## What you should do
Please reproduce the entire listing, character for character.
---*---
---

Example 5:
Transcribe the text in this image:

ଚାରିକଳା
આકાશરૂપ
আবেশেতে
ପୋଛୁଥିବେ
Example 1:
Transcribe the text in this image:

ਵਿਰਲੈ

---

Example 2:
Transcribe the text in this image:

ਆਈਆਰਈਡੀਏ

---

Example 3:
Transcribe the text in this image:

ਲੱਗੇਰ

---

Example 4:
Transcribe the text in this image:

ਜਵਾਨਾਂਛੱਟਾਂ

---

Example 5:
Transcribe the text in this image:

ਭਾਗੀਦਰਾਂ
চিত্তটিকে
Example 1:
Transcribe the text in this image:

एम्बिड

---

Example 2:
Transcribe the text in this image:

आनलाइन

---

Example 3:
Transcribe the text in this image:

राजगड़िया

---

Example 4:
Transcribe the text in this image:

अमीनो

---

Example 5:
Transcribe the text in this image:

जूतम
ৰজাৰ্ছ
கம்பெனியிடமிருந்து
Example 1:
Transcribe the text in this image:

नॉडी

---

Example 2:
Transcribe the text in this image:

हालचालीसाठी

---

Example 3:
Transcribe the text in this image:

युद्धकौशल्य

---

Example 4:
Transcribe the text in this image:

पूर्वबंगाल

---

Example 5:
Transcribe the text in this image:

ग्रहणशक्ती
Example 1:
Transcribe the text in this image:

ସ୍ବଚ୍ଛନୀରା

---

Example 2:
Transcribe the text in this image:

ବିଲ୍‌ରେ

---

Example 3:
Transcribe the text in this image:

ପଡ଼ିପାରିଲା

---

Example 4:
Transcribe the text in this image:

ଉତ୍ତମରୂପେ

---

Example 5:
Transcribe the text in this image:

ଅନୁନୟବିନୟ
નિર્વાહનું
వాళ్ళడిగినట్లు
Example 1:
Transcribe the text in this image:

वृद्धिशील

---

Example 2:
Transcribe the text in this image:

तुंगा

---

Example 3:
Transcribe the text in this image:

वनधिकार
---*---
## Problem solution
---

Example 5:
Transcribe the text in this image:

ଚାରିକଳା
આકાશરૂપ
আবেশেতে
ପୋଛୁଥିବେ
Example 1:
Transcribe the text in this image:

ਵਿਰਲੈ

---

Example 2:
Transcribe the text in this image:

ਆਈਆਰਈਡੀਏ

---

Example 3:
Transcribe the text in this image:

ਲੱਗੇਰ

---

Example 4:
Transcribe the text in this image:

ਜਵਾਨਾਂਛੱਟਾਂ

---

Example 5:
Transcribe the text in this image:

ਭਾਗੀਦਰਾਂ
চিত্তটিকে
Example 1:
Transcribe the text in this image:

एम्बिड

---

Example 2:
Transcribe the text in this image:

आनलाइन

---

Example 3:
Transcribe the text in this image:

राजगड़िया

---

Example 4:
Transcribe the text in this image:

अमीनो

---

Example 5:
Transcribe the text in this image:

जूतम
ৰজাৰ্ছ
கம்பெனியிடமிருந்து
Example 1:
Transcribe the text in this image:

नॉडी

---

Example 2:
Transcribe the text in this image:

हालचालीसाठी

---

Example 3:
Transcribe the text in this image:

युद्धकौशल्य

---

Example 4:
Transcribe the text in this image:

पूर्वबंगाल

---

Example 5:
Transcribe the text in this image:

ग्रहणशक्ती
Example 1:
Transcribe the text in this image:

ସ୍ବଚ୍ଛନୀରା

---

Example 2:
Transcribe the text in this image:

ବିଲ୍‌ରେ

---

Example 3:
Transcribe the text in this image:

ପଡ଼ିପାରିଲା

---

Example 4:
Transcribe the text in this image:

ଉତ୍ତମରୂପେ

---

Example 5:
Transcribe the text in this image:

ଅନୁନୟବିନୟ
નિર્વાહનું
వాళ్ళడిగినట్లు
Example 1:
Transcribe the text in this image:

वृद्धिशील

---

Example 2:
Transcribe the text in this image:

तुंगा

---

Example 3:
Transcribe the text in this image:

वनधिकार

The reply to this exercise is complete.